Si alguien me viera desde cierta objetividad, me encontraría algo distinta a la masa humana que reposa de pie en las calles, que sale en manadas de los hoteles y que trata de entrar a los precarios boliches. Y que sale a los minutos. Y pide que les sellen sus manos para volver a entrar. Nadie se queda en un lugar aquí. La idea es el movimiento. 
Somos como esas olas. 

Mi atención se detiene en una ronda de gente que salta. 
Pasa algo increíble: por primera vez en la historia de Montañita, todos apagan la música. Pero la música nunca muere. Un chico que apenas tiene veinte años  reproduce, con algo parecido a un tambor, temas de música electrónica. Se convierte en nuestro Armin van Buuren.
Ese ritual pagano nos convierte en esclavos y, finalmente, todos bailamos lo mismo. Así de fácil era.
Como producto de ese baile masificado -o por mera casualidad- el cielo explota y la lluvia regresa. Podríamos ser los últimos sobrevivientes del planeta, pero nuestros gritos son tan fuertes, nuestras risas tan potentes que creemos que nuestra energía llegará a cualquier lado del planeta. Nos sentimos parte de algo que no podemos explicar, y no hay nadie que sea feo en este lugar. Esto es este pueblo, y esto digo cuando digo que todo puede pasar.
Todos somos extraños y fríos en nuestras ciudades, pero acá no somos más que lo que somos: seres humanos imperfectos que buscan la felicidad. Yo soy el ser más afortunado que existe en el mundo: dejé la idea de felicidad en el ropero de mi casa y no sé que quiero.
Entre las caras distingo una que conozco y, en mi estado de ebriedad, emprendo un acercamiento impulsivo. Me detengo pasos después porque se trata del hombre que durmió conmigo en año nuevo.
Como ninja, desaparezco en medio de mi propia nube de humo y le bailo a nuestro Armin ecuatoriano.
Cuando salgo un poco del centro de escena, ahí tengo otro encuentro, pero esta vez se trata de alguien a quién me acercaría.
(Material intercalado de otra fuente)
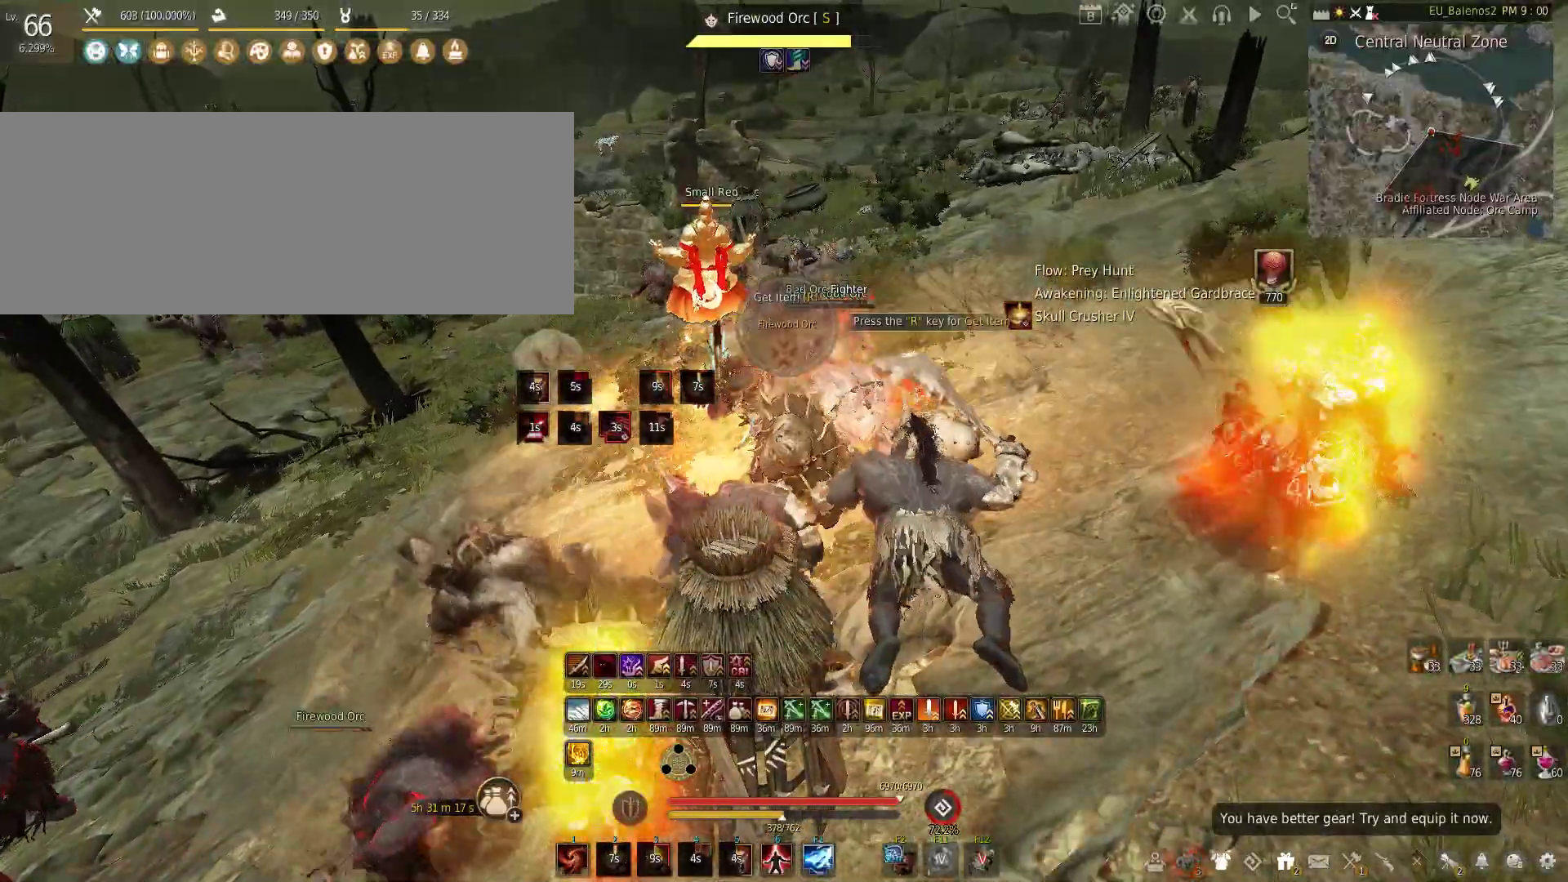
{"keys": [], "mouse": [], "events": [[17, "s", "down"], [283, "f", "up"], [333, "s", "up"]]}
No trae la guitarra. No tiene remera y sus pantalones sueltos y coloridos casi reflejan todo lo que es. No logro disimular que mis ojos lo recorren. 
Su cara refleja una suerte de curiosidad por saber qué pienso cuando pienso y lo miro de esa forma. Me sonríe, y los dientes grandes y blancos resaltan en su cara bronceada. Creo que no puede ser más perfecto.
Como por impulso toco mi pelo, pero mi pelo ya no está ahí.
Me saluda. Abro la boca para decir algo genial. Es la primera vez en todo el viaje que deseo hablar de esa manera con alguien. Solo digo: "Hola". 
Sigo caminando y me arrepiento. Me detengo metros después. 
Me doy vuelta y él también. Vuelve hacia mí. Mi corazón empieza a latir en el pecho. Trato de que mis ojos se vean bonitos. 
Él llega hasta a mi lado.y sigue de largo -sí, sigue de largo-. Un grupo de chicas, que estaba delante de mí, lo saluda. Se conocen, se abrazan a él. 
¿Y yo? En el preciso instante en el que advierto que yo no era su objetivo, miro hacia un costado, veo al tano y lo saludo. Salgo triunfante de la situación.
El tano cree que ha ganado algo. Pero dejo pasar unos minutos y desaparezco como ninja. Otra vez.

¿Y ahora? Media hora después, me encuentro con Ariki.
Bajo a la playa a su lado y caminamos hacia el hotel. Trato de ver algo más allá del mar, pero es como si no hubiera un más allá. Ahora ya casi no hay nada de viento, y Ariki promete que mañana el sol volverá a aparecer.
Nunca supe bien dónde paraba mi nuevo amigo, pero, siempre que me acompañaba, seguía de largo. Me pregunto qué lugar habría más allá, porque solo estaba el morro que marcaba el límite. 

Bajo esta iluminación leve veo sus huellas en la arena, que siempre se alejan. Las mías terminan en esta escalera. Mañana será otro día.